# 2,5" Festplatte mit Akku betreibe?



## 03s1 (20. April 2007)

Hallo. Ich möchte meine 2,5" Festplatte mit einen Akku für unterwegs benutzen. 
Was könnte ich da für welche nehmen, hat das schon jemand zum laufen bekommen?

Auf meiner 2,5" Platte steht 5V bei 0.85 A.

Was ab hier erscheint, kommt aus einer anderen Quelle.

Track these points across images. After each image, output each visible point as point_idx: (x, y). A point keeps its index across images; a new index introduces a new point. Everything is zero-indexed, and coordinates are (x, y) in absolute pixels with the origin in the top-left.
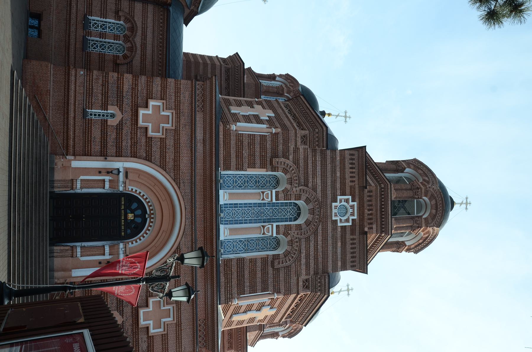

Es gibt ja im Netz viele Camcorder/DigiCam 5V Akkus mit vielen anschlüssen, aber wie lange würden diese halten?


Grüße Sven


----------



## Anime-Otaku (23. April 2007)

Warum willst du eine 2,5" Festplatte mit Akku betrieben? Damit der Akku von deinem Laptop geschont wird oder weswegen?


----------



## 03s1 (23. April 2007)

Hallo. Nicht deswegen. Ich habe einen Rasody HDD Player, dieser ist mit einen Batteriepack für 4 AA Batterien oder Akkus. Dieser dient allerdings nur dazu Daten mobil von einem Cardreader zur Platte zu übertragen. Ich möchte den Player aber Mobil benutzen und da reicht die Kapazität der Batteriepacks nicht aus, deshalb wollte selber ein Akkupack bauen mit 4 Mono D mit 10000 mAh. Der Player braucht mit Platte im Betrieb ca. 2Ah. Müßte eigentlich ja wenigstens für 3-4 Stunden ausreichen oder?

Grüße Sven.


----------